*ENUNCIADO 1*
Selecione todas as linhas dos registros que contêm a palavra "Output". Diferencie maiúsculas de minúsculas.

*DOCUMENTO DE ORIGEM*
--------------------------------

Os gritos são recentes e partiram de arquibancadas Brasil afora. O alvo era um centroavante de 43 anos, 32 clubes e 993 gols no currículo. Lendo as frases acima, tem-se a impressão de que os autores se descabelavam de raiva de Túlio Humberto Pereira da Costa, para quem eram dirigidas. Mas não era bem assim. Desde que passou a peregrinar por clubes de menor expressão para atingir a marca de mil gols, Túlio Maravilha, como é conhecido calçando ou não chuteiras, carregou com ainda mais folclore sua já folclórica trajetória em busca do milésimo gol. Berros em tom de diversão – e não de protesto – viraram, então, a tônica entre os espectadores da saga daquele que um dia foi seis vezes artilheiro do Campeonato Brasileiro (somando as séries A, B e C) e vestiu a verde e amarela da Seleção.

A passagem do jogador pelo Tanabi Esporte Clube, time do interior de São Paulo, entre abril e maio deste ano, é recheada de histórias que dão graça ao esporte mais popular do País. Túlio foi apresentado na Câmara Municipal e desfilou de carro aberto pela cidade de 24 mil habitantes. Mas a fama que corre lá é de que o artilheiro não conheceu sequer o banheiro do estádio Alberto Victolo. “Ele chegava de caminhonete na hora do jogo e ia embora”, diz o radialista Cícero Brandão, 42 anos. Pelo Tanabi, Túlio fez três amistosos e dois jogos válidos pela quarta divisão do Campeonato Paulista. Passou em branco nas duas oportunidades do paulistinha. “Em um dos jogos falei o nome dele só aos 20 minutos, quando correu atrás de uma bola lançada”, afirma o radialista. Túlio ri das histórias e, descolado que só, garante que tomava banho gelado em Tanabi. “Como estou em fim de carreira, abro mão de concentração, treinamentos, enfim, desfruto de regalias que um artilheiro de 43 anos tem de ter”, afirma. Como diz o próprio presidente do Tanabi, o veterano não veio para jogar futebol. “Ele veio aqui para fazer oito gols, não para jogar, disputar campeonato”, diz Irineu Alves Ferreira Filho. Assim, Túlio fez cinco partidas – recebeu R$ 7 mil por cada uma delas – e anotou sete vezes, somente nos amistosos.

--------------------------------

*TRECHOS DOS REGISTROS*
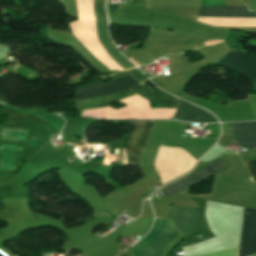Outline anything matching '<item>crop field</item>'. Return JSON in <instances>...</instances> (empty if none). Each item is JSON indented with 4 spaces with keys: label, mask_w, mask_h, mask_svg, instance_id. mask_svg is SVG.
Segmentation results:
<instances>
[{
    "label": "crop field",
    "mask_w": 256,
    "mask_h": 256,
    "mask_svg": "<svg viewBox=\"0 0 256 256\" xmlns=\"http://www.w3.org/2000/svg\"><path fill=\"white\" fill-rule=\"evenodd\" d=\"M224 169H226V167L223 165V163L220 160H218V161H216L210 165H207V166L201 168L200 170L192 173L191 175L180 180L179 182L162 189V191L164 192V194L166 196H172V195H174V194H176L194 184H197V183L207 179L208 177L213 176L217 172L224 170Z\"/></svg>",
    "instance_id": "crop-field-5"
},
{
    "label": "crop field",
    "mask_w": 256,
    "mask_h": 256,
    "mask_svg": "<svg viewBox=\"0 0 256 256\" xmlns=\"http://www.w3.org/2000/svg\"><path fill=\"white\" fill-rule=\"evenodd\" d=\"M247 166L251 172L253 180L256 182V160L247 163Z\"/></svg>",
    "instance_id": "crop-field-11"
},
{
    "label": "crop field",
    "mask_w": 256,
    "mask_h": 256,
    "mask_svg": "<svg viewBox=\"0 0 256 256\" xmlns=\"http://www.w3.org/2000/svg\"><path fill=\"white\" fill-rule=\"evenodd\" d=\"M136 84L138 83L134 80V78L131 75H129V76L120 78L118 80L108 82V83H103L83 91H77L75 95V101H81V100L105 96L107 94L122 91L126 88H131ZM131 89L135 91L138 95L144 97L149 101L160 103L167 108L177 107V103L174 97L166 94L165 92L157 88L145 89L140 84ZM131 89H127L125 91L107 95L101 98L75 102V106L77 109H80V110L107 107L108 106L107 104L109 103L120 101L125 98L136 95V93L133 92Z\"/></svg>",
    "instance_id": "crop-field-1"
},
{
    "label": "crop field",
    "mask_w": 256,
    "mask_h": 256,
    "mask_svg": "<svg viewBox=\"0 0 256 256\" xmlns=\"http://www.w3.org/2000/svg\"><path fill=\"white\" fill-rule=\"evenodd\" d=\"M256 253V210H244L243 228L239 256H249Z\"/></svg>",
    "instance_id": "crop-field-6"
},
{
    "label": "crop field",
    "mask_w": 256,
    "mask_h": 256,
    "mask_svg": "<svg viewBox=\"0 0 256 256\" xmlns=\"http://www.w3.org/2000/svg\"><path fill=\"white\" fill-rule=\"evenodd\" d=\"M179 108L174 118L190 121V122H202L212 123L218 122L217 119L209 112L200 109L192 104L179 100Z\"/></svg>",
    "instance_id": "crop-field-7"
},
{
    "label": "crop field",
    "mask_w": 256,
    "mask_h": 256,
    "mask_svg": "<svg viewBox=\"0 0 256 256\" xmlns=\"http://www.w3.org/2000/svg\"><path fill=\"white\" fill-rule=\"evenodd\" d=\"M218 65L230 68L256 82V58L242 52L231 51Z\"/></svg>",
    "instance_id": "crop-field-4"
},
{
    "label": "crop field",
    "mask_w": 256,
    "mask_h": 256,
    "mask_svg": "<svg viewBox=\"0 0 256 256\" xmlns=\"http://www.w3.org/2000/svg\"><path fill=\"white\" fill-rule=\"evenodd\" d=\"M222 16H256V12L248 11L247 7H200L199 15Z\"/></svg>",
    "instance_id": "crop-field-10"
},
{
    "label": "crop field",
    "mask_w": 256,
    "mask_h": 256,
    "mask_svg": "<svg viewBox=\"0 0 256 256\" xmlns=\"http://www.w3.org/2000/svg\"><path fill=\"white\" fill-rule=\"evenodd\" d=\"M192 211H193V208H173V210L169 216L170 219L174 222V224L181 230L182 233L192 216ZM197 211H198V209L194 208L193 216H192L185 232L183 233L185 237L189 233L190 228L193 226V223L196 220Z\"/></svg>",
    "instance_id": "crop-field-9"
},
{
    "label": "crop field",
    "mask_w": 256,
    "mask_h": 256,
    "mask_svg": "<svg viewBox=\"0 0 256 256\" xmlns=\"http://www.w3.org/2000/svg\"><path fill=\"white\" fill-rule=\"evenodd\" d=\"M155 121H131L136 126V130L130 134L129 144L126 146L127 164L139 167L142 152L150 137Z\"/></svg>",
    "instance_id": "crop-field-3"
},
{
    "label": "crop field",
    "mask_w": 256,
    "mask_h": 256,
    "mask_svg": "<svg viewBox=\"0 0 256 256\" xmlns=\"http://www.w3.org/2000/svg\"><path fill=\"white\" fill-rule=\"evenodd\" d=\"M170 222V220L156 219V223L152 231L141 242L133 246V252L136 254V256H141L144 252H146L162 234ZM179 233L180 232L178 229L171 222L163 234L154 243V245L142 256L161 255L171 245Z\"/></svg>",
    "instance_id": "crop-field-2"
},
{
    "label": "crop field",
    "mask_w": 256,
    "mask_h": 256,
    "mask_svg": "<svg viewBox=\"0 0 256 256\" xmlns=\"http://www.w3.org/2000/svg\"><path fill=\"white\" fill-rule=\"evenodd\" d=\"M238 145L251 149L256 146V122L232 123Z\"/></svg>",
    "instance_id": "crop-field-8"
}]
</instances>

--------------------------------

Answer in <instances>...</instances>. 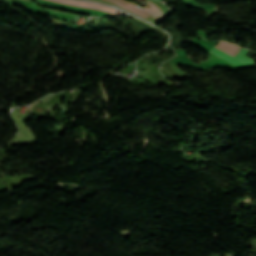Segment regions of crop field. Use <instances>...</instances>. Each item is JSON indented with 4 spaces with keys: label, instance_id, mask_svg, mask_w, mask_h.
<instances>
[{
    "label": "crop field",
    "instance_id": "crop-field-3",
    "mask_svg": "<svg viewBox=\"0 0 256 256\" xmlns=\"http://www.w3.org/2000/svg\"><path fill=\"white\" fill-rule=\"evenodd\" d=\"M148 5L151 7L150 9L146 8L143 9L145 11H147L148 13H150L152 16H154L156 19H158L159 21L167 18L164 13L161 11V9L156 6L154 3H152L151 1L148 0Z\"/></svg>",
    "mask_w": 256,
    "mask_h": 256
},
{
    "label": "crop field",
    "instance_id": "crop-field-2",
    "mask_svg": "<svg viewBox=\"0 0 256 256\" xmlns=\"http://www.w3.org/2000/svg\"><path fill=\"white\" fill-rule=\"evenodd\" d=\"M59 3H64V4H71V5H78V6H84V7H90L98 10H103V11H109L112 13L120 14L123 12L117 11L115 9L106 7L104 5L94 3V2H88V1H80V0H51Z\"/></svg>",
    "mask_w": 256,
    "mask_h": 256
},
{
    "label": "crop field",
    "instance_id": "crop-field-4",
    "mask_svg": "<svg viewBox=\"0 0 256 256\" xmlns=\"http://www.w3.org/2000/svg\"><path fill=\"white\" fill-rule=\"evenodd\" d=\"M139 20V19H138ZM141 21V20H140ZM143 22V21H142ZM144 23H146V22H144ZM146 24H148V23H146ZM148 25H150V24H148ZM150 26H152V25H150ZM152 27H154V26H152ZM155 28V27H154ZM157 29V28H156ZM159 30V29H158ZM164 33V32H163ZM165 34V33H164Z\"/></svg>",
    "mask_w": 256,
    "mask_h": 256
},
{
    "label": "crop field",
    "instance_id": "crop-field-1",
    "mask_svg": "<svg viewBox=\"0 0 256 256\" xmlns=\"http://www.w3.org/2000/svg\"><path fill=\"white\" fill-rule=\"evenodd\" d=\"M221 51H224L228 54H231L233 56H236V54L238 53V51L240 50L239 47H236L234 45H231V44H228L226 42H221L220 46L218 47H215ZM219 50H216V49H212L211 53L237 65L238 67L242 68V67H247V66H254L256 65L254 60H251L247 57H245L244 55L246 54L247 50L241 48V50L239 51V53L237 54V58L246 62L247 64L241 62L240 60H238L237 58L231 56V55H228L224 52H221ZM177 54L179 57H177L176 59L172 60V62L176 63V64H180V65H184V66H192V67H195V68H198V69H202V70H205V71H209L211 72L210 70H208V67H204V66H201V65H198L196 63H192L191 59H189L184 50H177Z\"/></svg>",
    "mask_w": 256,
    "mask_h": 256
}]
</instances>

--------------------------------

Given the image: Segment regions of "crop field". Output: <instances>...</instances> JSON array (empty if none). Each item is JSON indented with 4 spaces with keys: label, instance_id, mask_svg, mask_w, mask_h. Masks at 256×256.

--------------------------------

*ENUNCIADO 2*
De acordo com o texto sobre Túlio Maravilha, quanto o jogador recebeu por cada partida disputada pelo Tanabi?

*RESPOSTA CORRETA 1*
Given the image: Segment regions of "crop field". Output: <instances>...</instances> JSON array (empty if none). Each item is JSON indented with 4 spaces with keys: label, instance_id, mask_svg, mask_w, mask_h. Masks at 256×256.

*RESPOSTA CORRETA 2*
R$ 7 mil por partida.